Members of minority populations are punished at highly disproportionate rates. Black people are incarcerated at more than five times the rate of whites and are more likely to die at the hands of police.
High stress and stress hormone levels in Black mothers, linked to daily experiences with racism, is directly related to a 50% higher rate of preterm birth, lower birthweight babies and 2.3 times higher rate of infant mortality.
Systemic racism creates disparities in every area of society: wealth, employment, housing, health care, politics, education and the criminal justice system. So while COVID-19 doesn’t discriminate on the basis of skin color, long-standing structural inequality holds these unequal outcomes in place.

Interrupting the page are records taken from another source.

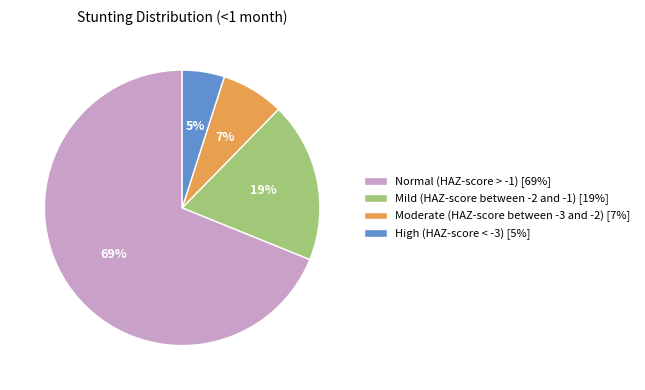

To the nearest percent, what percentage of the pie is Normal (HAZ-score > -1)?

69%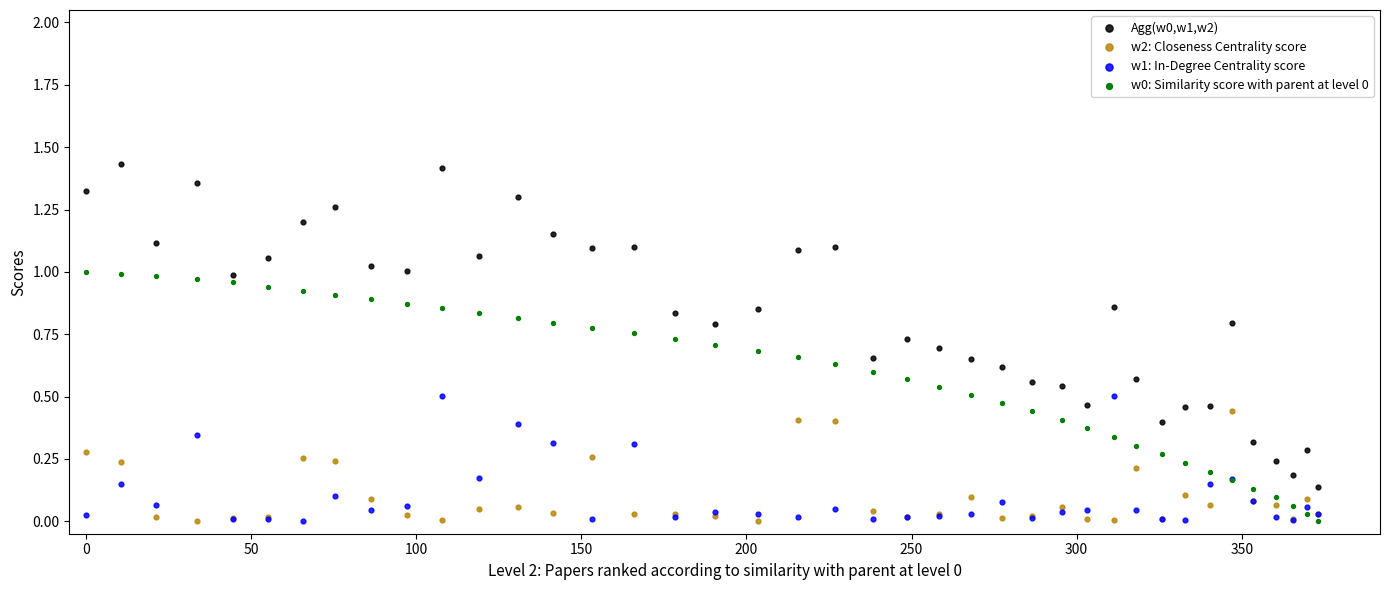

What is the X range (max minus min) for the scatter plot?

373.2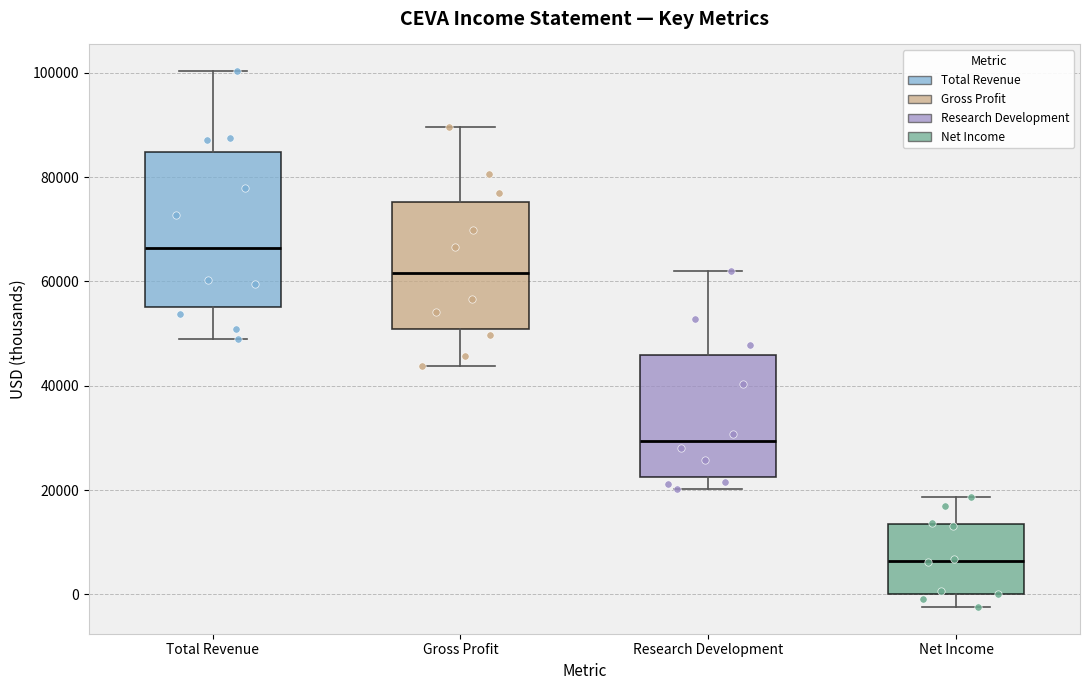

Reading left to right, transcribe this box plot: for each box, give where its median line is, the range the box spans, and where its two whiskers end, as read against the y-axis. The values are not printed on the chart, so give them approximately, as read against the axis.

Total Revenue: median 66000, box 56000 to 84000, whiskers 48000 to 100000
Gross Profit: median 62000, box 50000 to 76000, whiskers 44000 to 90000
Research Development: median 30000, box 22000 to 46000, whiskers 20000 to 62000
Net Income: median 6000, box 0 to 14000, whiskers -2000 to 18000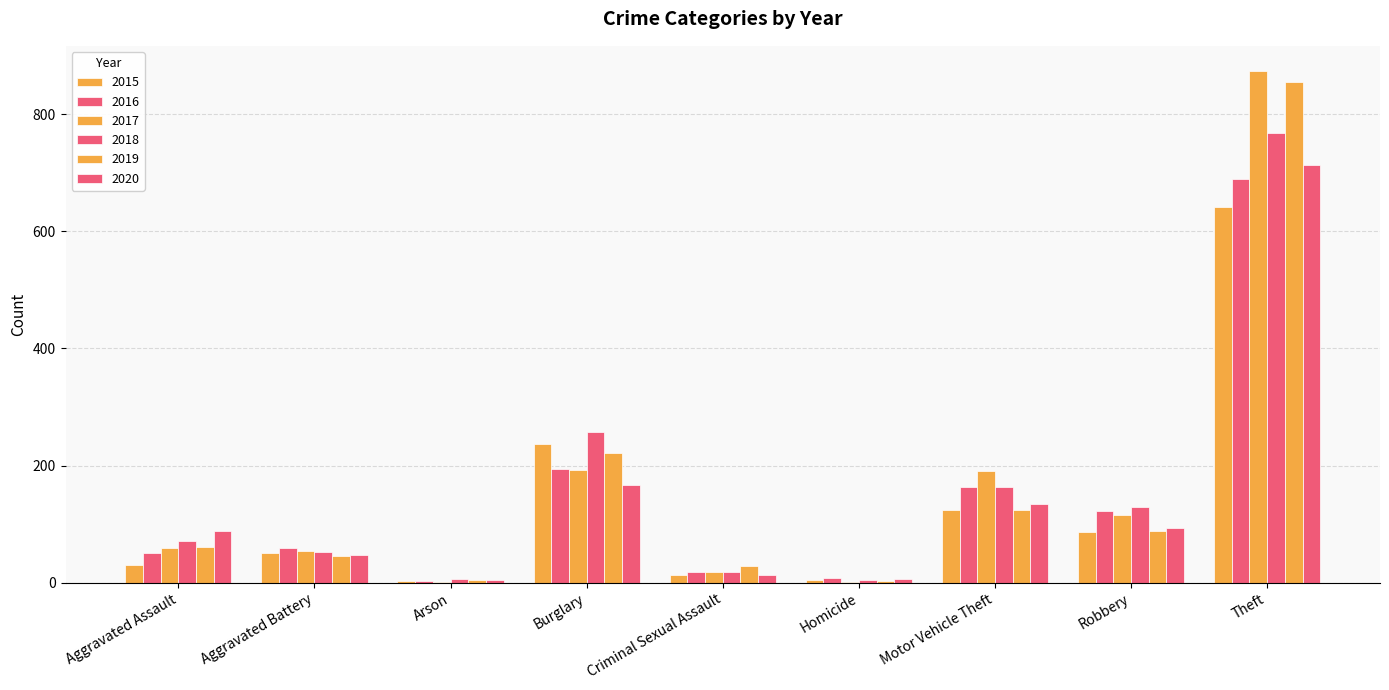

What is the smallest value displayed?

1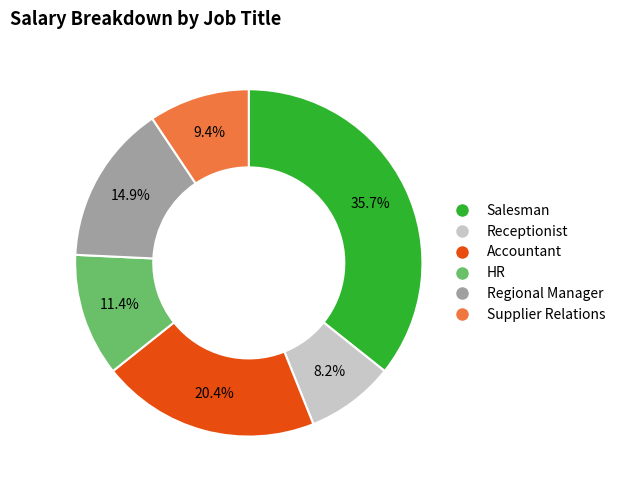

To the nearest percent, what portion does Accountant represent?

20%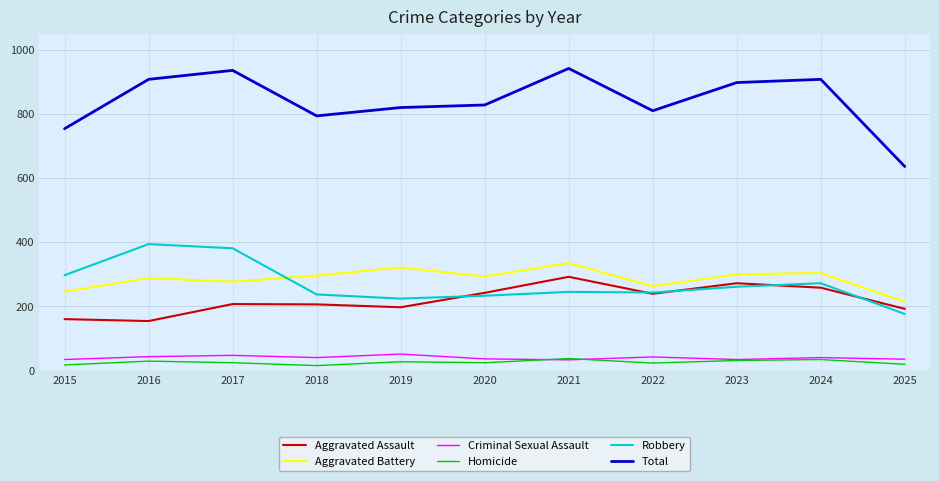

Which series has the largest range (max minus min)?

Total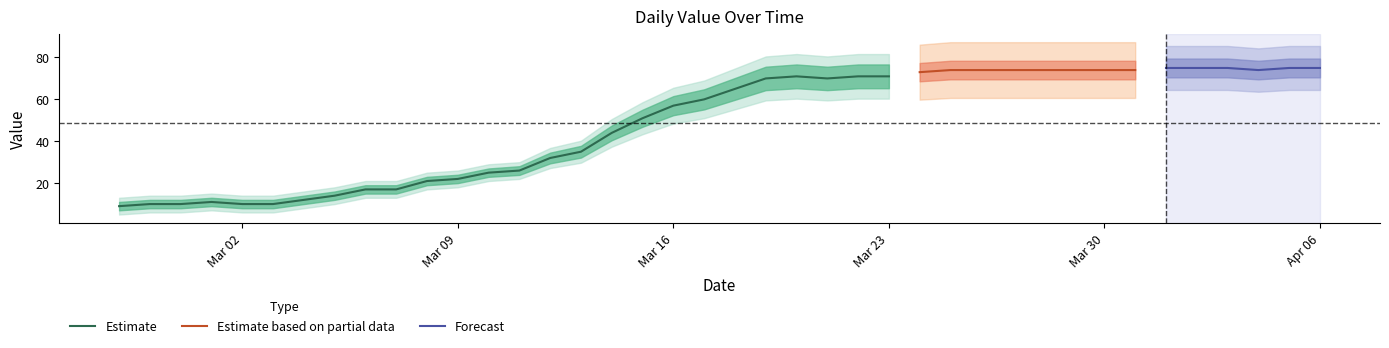

True or false: there are more than 1 points higher than both neighbors.

True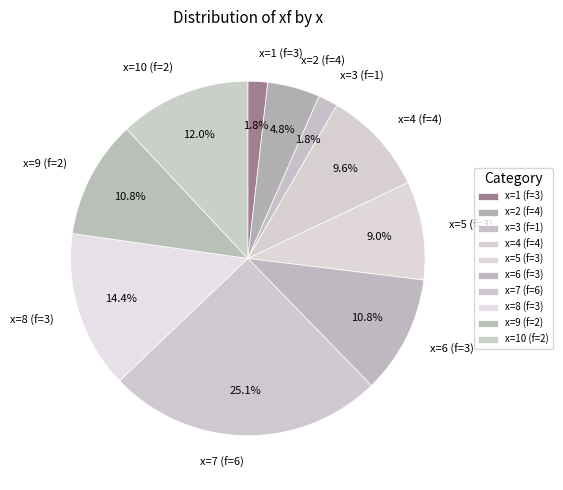

Which slice is the largest?

x=7 (f=6)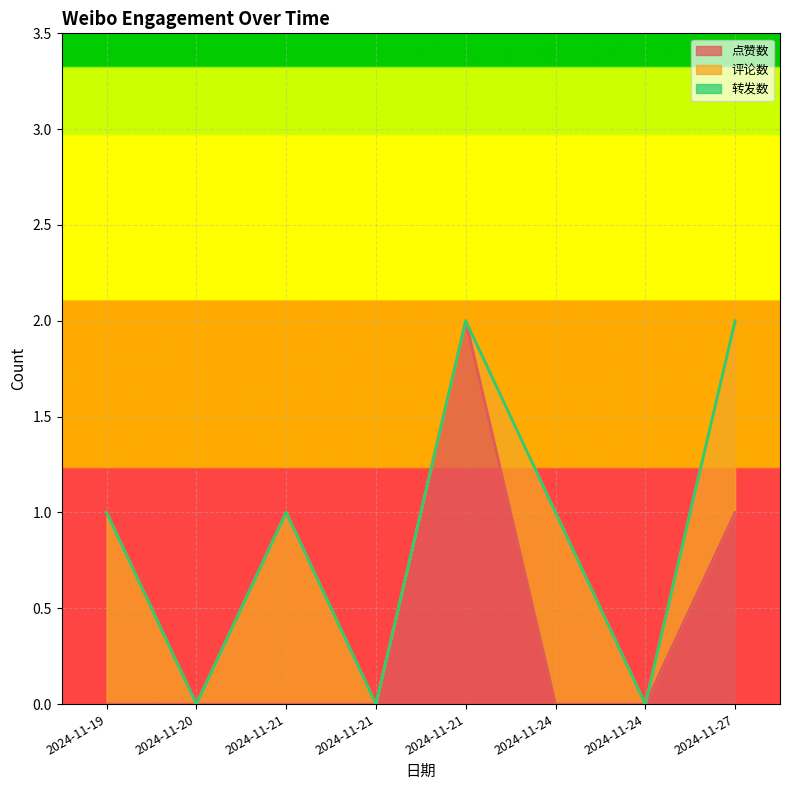

The value of 转发数 at 2024-11-19 is 0. True or false?

True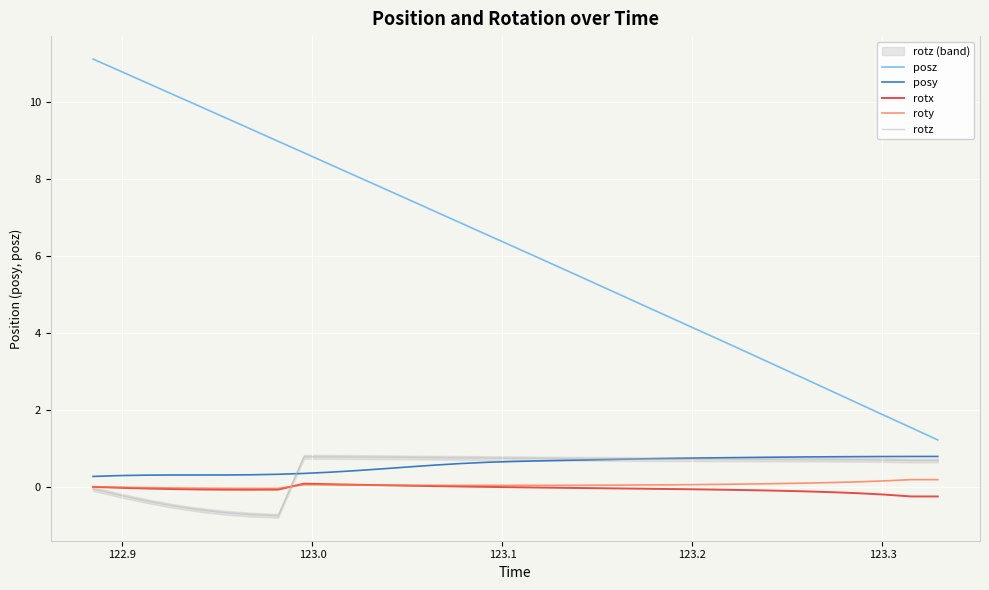

Reading left to right, extract all data points from this chart.

posz: 11.1	10.8	10.5	10.2	9.9	9.6	9.3	9.0	8.7	8.4	8.1	7.8	7.5	7.2	6.8	6.5	6.2	5.9	5.6	5.3	5.0	4.7	4.4	4.1	3.7	3.4	3.1	2.8	2.5	2.2	1.8	1.5	1.2
posy: 0.3	0.3	0.3	0.3	0.3	0.3	0.3	0.3	0.3	0.4	0.4	0.5	0.5	0.6	0.6	0.6	0.7	0.7	0.7	0.7	0.7	0.7	0.7	0.7	0.7	0.8	0.8	0.8	0.8	0.8	0.8	0.8	0.8
rotx: -0.0	-0.0	-0.1	-0.1	-0.1	-0.1	-0.1	-0.1	0.1	0.1	0.0	0.0	0.0	0.0	-0.0	-0.0	-0.0	-0.0	-0.0	-0.0	-0.1	-0.1	-0.1	-0.1	-0.1	-0.1	-0.1	-0.1	-0.1	-0.2	-0.2	-0.3	-0.3
roty: -0.0	-0.0	-0.0	-0.0	-0.0	-0.0	-0.0	-0.0	0.0	0.0	0.0	0.0	0.0	0.0	0.0	0.0	0.0	0.0	0.0	0.0	0.0	0.0	0.0	0.1	0.1	0.1	0.1	0.1	0.1	0.1	0.1	0.2	0.2
rotz: -0.1	-0.2	-0.4	-0.5	-0.6	-0.7	-0.7	-0.8	0.8	0.8	0.8	0.8	0.8	0.7	0.7	0.7	0.7	0.7	0.7	0.7	0.7	0.7	0.7	0.7	0.7	0.7	0.7	0.7	0.7	0.7	0.7	0.7	0.7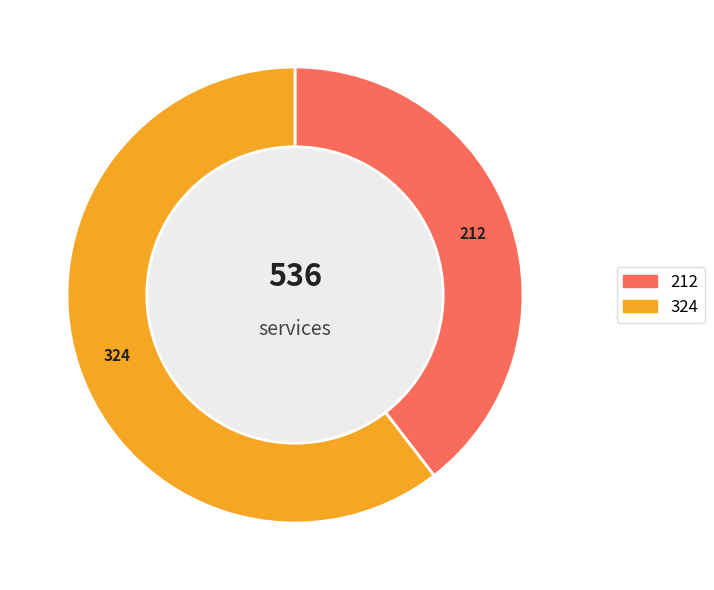

Which slice is the largest?

2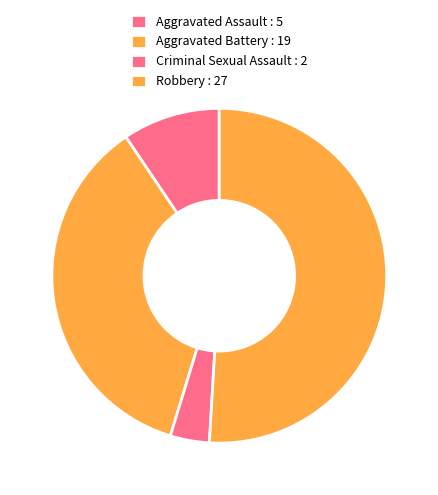

Is Robbery the majority of the pie?

Yes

All of the faculty, care providers and students with UNR Med and our clinical practice, University Health, witness dramatic disparities in health risks and health care outcomes based on race and ethnicity. Every day we see the differences that have been demonstrated by the COVID-19 pandemic, whether we’re physicians, physician assistants, speech pathologists, nurses, social workers, community health workers, psychologists or other health care providers.
In dealing with the results of pervasive, deeply entrenched consequences of structural racism, what can a medical school like UNR Med do about them?
As physicians and health care professionals, we are challenged to understand the lives of our patients and the ways social injustice affects their health and well-being. While we alone cannot solve the many disadvantages and deficiencies experienced by our patients, we cannot ignore them either. These deficiencies in education, housing, transportation, employment, nutrition and more lead to clinical challenges that are ours to solve.
Here are few ideas we are currently exploring:
• We are experts in curriculum development, teaching and medical education. We could develop an entire course in health disparities and structural racism to teach students about the source of these disparities, how to be more aware of them and underlying risk factors in their patients that lead to poor health care outcomes.
• We are experts in research. We could develop clinical research studies recruiting patients of color who have traditionally been excluded from research in the past. We could focus specifically on new clinical approaches to improving health promotion, managing chronic disease and engaging with patients who have suffered from unethical clinical research in the past that caused them to purposely avoid seeking medical treatment.
• We are experts in clinical care. We could expand our already excellent programs in teaching about implicit bias, and improve the clinical care experience for patients of color with special programs for traditionally underserved communities. We could expand the capacity of our Student Outreach Clinic to serve even more highly disadvantaged patients.
• We are experts in faculty development. We could enhance our already robust holistic approaches to faculty recruitment and development, so minority physicians and educators can thrive, serve as role models and advisors and train a more diverse workforce.
• We are committed to community engagement. We could make an even more concerted, conscious effort than we already do to identify promising students from underserved middle and high schools and provide special experiences that expose these students to health care professions. We could become more active in organizations working to provide better housing, jobs, child care and transportation for minority Nevadans.
As health care professionals, we traditionally think of our role as serving our communities and our society one patient at a time. That will always be our strength. Although we are not experts in working at the community or population level, we can and should become more appreciative and supportive of those who do.
Structural racism may not be a code we enter on the charge form when we care for a patient, but it is a contributing “diagnosis” for most — perhaps all — patients of color. We need to become more sensitive, more aware and more knowledgeable about how to take that diagnosis into account in all of our professional roles.